Wednesday, August 7, 2013

Let There Be Light

Museum Associates/LACMA
In the corner hovers a large white cube. It rests no more than two feet off the ground and lets off a subtle glow. You step in through the corner opposite it. You are sure that the cube is there, confident in its absolute solidity. Except you are wrong. There is nothing there. But there is. You see a white cube that you swear is plastic or well-polished marble where in fact there is only light.

James Turrell is an American artist who specializes in instillation pieces exploring light and perception. The L.A. County Museum of Art is currently hosting an exhibit that chronologues his work since the 1960s. On a visit to California for family and college visits, we stopped off for a bit of culture. Both my brother and I have been doing lighting design for our respective theaters, so an exhibit based entirely on light intrigued us. We expected something very much along the line of the luminescent cube: interesting and creative, but easily explained by a quick sweep of the room for the hidden projector (located directly opposite the cube, about 10 feet up). We couldn’t have been more wrong.

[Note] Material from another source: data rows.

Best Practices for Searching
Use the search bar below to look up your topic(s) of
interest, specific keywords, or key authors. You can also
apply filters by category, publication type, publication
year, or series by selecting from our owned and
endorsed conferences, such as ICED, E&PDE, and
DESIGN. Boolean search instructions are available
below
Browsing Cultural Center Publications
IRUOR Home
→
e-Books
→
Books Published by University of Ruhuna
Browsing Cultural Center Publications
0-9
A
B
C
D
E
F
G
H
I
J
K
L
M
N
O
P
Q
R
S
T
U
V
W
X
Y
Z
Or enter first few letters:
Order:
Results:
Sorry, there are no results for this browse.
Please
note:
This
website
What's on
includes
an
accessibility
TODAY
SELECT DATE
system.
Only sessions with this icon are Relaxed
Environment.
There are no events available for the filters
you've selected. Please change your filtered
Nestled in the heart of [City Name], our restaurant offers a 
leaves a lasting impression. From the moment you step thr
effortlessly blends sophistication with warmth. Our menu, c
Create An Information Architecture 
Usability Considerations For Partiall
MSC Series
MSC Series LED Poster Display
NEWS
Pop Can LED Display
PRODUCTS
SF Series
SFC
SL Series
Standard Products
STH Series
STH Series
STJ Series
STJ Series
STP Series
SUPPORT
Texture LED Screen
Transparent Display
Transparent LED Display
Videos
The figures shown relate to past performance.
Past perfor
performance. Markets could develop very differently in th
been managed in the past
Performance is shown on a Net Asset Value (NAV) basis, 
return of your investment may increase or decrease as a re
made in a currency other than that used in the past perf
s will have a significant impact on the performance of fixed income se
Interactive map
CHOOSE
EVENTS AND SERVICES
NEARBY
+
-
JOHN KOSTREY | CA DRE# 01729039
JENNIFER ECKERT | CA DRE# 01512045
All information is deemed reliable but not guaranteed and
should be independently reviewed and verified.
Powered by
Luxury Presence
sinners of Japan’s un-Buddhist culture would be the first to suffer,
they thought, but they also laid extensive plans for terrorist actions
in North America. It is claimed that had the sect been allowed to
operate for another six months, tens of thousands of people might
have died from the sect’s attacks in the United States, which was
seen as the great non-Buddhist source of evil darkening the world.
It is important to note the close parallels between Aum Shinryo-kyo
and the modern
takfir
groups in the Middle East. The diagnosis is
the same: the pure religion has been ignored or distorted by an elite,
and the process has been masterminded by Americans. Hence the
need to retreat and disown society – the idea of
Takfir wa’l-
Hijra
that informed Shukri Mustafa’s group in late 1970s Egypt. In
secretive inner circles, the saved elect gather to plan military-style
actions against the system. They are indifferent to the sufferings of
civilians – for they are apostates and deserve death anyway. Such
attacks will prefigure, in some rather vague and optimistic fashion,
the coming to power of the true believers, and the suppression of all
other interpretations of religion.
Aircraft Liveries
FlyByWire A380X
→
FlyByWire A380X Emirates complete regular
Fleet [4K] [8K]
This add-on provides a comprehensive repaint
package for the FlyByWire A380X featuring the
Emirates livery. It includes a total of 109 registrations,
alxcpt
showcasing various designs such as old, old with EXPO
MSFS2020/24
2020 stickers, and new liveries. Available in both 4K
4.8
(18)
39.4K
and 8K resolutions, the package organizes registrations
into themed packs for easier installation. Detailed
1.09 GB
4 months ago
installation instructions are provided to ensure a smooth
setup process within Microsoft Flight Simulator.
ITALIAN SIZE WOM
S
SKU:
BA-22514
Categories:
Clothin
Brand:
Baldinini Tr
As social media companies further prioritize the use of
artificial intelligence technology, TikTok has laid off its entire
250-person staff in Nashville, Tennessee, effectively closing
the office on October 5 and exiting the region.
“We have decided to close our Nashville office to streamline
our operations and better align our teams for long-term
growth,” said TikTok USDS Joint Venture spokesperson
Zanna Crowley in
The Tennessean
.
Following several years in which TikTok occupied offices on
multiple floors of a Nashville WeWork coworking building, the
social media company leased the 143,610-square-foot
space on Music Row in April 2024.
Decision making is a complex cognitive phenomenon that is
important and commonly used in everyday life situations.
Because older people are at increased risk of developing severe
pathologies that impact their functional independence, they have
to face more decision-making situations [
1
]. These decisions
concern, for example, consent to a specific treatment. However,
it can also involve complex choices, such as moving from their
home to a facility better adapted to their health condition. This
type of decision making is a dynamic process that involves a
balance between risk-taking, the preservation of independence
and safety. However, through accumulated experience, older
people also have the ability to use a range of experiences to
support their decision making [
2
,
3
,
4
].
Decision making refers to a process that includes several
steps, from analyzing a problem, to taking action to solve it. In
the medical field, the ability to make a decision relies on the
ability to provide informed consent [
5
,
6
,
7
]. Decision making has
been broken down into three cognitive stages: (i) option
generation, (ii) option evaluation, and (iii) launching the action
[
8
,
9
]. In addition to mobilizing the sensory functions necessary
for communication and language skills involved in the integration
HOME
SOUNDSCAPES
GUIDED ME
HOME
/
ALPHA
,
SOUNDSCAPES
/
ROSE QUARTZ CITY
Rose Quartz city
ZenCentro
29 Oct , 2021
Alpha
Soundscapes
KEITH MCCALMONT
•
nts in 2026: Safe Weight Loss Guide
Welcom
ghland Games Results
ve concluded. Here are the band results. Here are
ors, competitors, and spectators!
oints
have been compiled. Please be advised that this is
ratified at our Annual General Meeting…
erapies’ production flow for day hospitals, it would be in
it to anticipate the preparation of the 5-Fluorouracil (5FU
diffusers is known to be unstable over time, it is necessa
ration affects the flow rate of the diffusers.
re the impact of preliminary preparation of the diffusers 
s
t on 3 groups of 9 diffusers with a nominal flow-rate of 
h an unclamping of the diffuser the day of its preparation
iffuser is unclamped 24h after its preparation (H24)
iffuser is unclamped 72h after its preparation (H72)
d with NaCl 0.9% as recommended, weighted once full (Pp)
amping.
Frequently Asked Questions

To attempt to describe any of Turrell’s works would be doing them an incredible discredit. Each room holds some trick of light that makes you question everything you have ever seen. There is a room that is entirely dark. No light at all. I thought I knew what darkness was, this incomplete blackness that obscures the view but leaves your eyes capable of sight. Nope, not even close. When they say you can’t see your hand in front of your face, they mean it. It’s enough to make your head hurt, in the best possible way.

The experience left me with more than a little bit of doubt. Not only about what is or is not real, which is something I deal with on a regular basis, but about what things really matter. In making light the central focus of the art where it is normally used to compliment it, you begin to wonder what you should really be looking at. Should it be the statue in the middle of the room, the shadows that fall at its feet, or the lighting instruments themselves? Or is it only when you consider all of it together are you truly seeing the art? And if those elements which are so often overlooked are in fact so important, what have we been missing in the world outside of the gallery?